◆ About this exercise: Copy out the rows again, substituting "Joseph" for every "Joe" and keeping everything else the same.

◆ Items listed in a dataset:
----------
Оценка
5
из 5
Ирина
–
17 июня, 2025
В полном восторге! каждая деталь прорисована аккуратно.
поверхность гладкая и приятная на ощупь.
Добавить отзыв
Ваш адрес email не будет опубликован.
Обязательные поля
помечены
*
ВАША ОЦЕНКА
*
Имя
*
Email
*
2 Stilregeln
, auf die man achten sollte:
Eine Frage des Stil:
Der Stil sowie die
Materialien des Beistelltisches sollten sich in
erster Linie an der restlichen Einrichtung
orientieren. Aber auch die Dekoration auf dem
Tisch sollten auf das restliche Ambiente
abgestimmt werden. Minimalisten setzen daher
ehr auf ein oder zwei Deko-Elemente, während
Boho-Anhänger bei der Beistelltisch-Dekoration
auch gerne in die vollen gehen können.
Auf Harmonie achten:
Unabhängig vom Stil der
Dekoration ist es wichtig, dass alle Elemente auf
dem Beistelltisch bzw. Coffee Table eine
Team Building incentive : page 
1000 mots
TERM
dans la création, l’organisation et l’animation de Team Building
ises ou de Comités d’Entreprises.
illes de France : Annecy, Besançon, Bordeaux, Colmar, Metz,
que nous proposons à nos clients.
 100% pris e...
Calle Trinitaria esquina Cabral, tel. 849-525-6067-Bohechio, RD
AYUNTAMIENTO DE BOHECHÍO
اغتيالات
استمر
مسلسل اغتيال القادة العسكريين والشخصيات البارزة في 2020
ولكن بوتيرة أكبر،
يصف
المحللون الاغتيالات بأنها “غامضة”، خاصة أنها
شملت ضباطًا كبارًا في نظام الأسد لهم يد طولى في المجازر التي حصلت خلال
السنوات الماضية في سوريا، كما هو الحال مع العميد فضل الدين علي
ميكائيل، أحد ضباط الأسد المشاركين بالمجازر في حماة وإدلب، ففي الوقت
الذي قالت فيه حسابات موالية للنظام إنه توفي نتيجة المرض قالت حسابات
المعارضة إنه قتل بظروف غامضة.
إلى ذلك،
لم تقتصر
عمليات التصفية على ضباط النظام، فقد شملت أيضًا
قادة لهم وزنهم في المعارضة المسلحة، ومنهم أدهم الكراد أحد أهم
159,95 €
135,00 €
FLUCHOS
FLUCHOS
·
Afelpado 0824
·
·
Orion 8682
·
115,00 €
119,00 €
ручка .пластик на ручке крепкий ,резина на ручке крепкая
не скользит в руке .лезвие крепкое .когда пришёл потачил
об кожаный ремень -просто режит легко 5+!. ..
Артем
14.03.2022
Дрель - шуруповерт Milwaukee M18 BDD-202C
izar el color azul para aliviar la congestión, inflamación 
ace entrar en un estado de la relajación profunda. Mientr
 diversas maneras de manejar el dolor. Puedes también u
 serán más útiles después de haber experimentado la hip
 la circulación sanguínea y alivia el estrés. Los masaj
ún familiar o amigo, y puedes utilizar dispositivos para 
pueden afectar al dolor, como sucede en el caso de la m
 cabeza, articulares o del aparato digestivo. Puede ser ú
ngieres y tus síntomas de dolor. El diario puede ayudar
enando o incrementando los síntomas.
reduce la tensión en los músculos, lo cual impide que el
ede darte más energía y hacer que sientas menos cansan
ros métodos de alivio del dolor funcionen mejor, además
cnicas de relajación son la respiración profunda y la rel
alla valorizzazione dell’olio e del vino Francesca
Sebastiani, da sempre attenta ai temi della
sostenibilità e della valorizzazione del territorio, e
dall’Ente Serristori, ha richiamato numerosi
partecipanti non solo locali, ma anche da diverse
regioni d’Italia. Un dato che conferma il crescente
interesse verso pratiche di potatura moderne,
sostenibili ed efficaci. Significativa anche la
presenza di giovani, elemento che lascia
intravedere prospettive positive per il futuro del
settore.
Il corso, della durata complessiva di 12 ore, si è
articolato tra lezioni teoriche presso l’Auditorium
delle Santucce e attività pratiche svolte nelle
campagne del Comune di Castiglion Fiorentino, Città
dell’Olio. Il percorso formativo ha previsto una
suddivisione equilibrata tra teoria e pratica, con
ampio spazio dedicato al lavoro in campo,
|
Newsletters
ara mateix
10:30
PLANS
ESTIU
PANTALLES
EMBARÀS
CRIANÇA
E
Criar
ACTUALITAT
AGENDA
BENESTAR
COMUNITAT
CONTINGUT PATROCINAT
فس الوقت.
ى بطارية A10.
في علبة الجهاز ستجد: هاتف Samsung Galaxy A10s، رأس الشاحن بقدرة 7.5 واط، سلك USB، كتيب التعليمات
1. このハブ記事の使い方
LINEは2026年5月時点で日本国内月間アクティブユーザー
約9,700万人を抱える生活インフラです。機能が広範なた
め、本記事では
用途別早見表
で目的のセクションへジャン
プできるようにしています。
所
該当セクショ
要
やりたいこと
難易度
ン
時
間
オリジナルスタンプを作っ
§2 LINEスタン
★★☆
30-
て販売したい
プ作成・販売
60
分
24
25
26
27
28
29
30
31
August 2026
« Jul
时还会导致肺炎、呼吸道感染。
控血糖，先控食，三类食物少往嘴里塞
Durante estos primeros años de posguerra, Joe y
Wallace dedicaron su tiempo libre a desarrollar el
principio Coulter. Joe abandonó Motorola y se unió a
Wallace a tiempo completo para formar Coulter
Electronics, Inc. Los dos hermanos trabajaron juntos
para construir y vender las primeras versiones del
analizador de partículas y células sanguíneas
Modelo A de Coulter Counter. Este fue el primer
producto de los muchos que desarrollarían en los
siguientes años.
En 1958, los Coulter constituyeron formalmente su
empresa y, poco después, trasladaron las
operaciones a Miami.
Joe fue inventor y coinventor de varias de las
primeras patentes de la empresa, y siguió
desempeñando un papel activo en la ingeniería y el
----------
◆ Task response:
Оценка
5
из 5
Ирина
–
17 июня, 2025
В полном восторге! каждая деталь прорисована аккуратно.
поверхность гладкая и приятная на ощупь.
Добавить отзыв
Ваш адрес email не будет опубликован.
Обязательные поля
помечены
*
ВАША ОЦЕНКА
*
Имя
*
Email
*
2 Stilregeln
, auf die man achten sollte:
Eine Frage des Stil:
Der Stil sowie die
Materialien des Beistelltisches sollten sich in
erster Linie an der restlichen Einrichtung
orientieren. Aber auch die Dekoration auf dem
Tisch sollten auf das restliche Ambiente
abgestimmt werden. Minimalisten setzen daher
ehr auf ein oder zwei Deko-Elemente, während
Boho-Anhänger bei der Beistelltisch-Dekoration
auch gerne in die vollen gehen können.
Auf Harmonie achten:
Unabhängig vom Stil der
Dekoration ist es wichtig, dass alle Elemente auf
dem Beistelltisch bzw. Coffee Table eine
Team Building incentive : page 
1000 mots
TERM
dans la création, l’organisation et l’animation de Team Building
ises ou de Comités d’Entreprises.
illes de France : Annecy, Besançon, Bordeaux, Colmar, Metz,
que nous proposons à nos clients.
 100% pris e...
Calle Trinitaria esquina Cabral, tel. 849-525-6067-Bohechio, RD
AYUNTAMIENTO DE BOHECHÍO
اغتيالات
استمر
مسلسل اغتيال القادة العسكريين والشخصيات البارزة في 2020
ولكن بوتيرة أكبر،
يصف
المحللون الاغتيالات بأنها “غامضة”، خاصة أنها
شملت ضباطًا كبارًا في نظام الأسد لهم يد طولى في المجازر التي حصلت خلال
السنوات الماضية في سوريا، كما هو الحال مع العميد فضل الدين علي
ميكائيل، أحد ضباط الأسد المشاركين بالمجازر في حماة وإدلب، ففي الوقت
الذي قالت فيه حسابات موالية للنظام إنه توفي نتيجة المرض قالت حسابات
المعارضة إنه قتل بظروف غامضة.
إلى ذلك،
لم تقتصر
عمليات التصفية على ضباط النظام، فقد شملت أيضًا
قادة لهم وزنهم في المعارضة المسلحة، ومنهم أدهم الكراد أحد أهم
159,95 €
135,00 €
FLUCHOS
FLUCHOS
·
Afelpado 0824
·
·
Orion 8682
·
115,00 €
119,00 €
ручка .пластик на ручке крепкий ,резина на ручке крепкая
не скользит в руке .лезвие крепкое .когда пришёл потачил
об кожаный ремень -просто режит легко 5+!. ..
Артем
14.03.2022
Дрель - шуруповерт Milwaukee M18 BDD-202C
izar el color azul para aliviar la congestión, inflamación 
ace entrar en un estado de la relajación profunda. Mientr
 diversas maneras de manejar el dolor. Puedes también u
 serán más útiles después de haber experimentado la hip
 la circulación sanguínea y alivia el estrés. Los masaj
ún familiar o amigo, y puedes utilizar dispositivos para 
pueden afectar al dolor, como sucede en el caso de la m
 cabeza, articulares o del aparato digestivo. Puede ser ú
ngieres y tus síntomas de dolor. El diario puede ayudar
enando o incrementando los síntomas.
reduce la tensión en los músculos, lo cual impide que el
ede darte más energía y hacer que sientas menos cansan
ros métodos de alivio del dolor funcionen mejor, además
cnicas de relajación son la respiración profunda y la rel
alla valorizzazione dell’olio e del vino Francesca
Sebastiani, da sempre attenta ai temi della
sostenibilità e della valorizzazione del territorio, e
dall’Ente Serristori, ha richiamato numerosi
partecipanti non solo locali, ma anche da diverse
regioni d’Italia. Un dato che conferma il crescente
interesse verso pratiche di potatura moderne,
sostenibili ed efficaci. Significativa anche la
presenza di giovani, elemento che lascia
intravedere prospettive positive per il futuro del
settore.
Il corso, della durata complessiva di 12 ore, si è
articolato tra lezioni teoriche presso l’Auditorium
delle Santucce e attività pratiche svolte nelle
campagne del Comune di Castiglion Fiorentino, Città
dell’Olio. Il percorso formativo ha previsto una
suddivisione equilibrata tra teoria e pratica, con
ampio spazio dedicato al lavoro in campo,
|
Newsletters
ara mateix
10:30
PLANS
ESTIU
PANTALLES
EMBARÀS
CRIANÇA
E
Criar
ACTUALITAT
AGENDA
BENESTAR
COMUNITAT
CONTINGUT PATROCINAT
فس الوقت.
ى بطارية A10.
في علبة الجهاز ستجد: هاتف Samsung Galaxy A10s، رأس الشاحن بقدرة 7.5 واط، سلك USB، كتيب التعليمات
1. このハブ記事の使い方
LINEは2026年5月時点で日本国内月間アクティブユーザー
約9,700万人を抱える生活インフラです。機能が広範なた
め、本記事では
用途別早見表
で目的のセクションへジャン
プできるようにしています。
所
該当セクショ
要
やりたいこと
難易度
ン
時
間
オリジナルスタンプを作っ
§2 LINEスタン
★★☆
30-
て販売したい
プ作成・販売
60
分
24
25
26
27
28
29
30
31
August 2026
« Jul
时还会导致肺炎、呼吸道感染。
控血糖，先控食，三类食物少往嘴里塞
Durante estos primeros años de posguerra, Joseph y
Wallace dedicaron su tiempo libre a desarrollar el
principio Coulter. Joseph abandonó Motorola y se unió a
Wallace a tiempo completo para formar Coulter
Electronics, Inc. Los dos hermanos trabajaron juntos
para construir y vender las primeras versiones del
analizador de partículas y células sanguíneas
Modelo A de Coulter Counter. Este fue el primer
producto de los muchos que desarrollarían en los
siguientes años.
En 1958, los Coulter constituyeron formalmente su
empresa y, poco después, trasladaron las
operaciones a Miami.
Joseph fue inventor y coinventor de varias de las
primeras patentes de la empresa, y siguió
desempeñando un papel activo en la ingeniería y el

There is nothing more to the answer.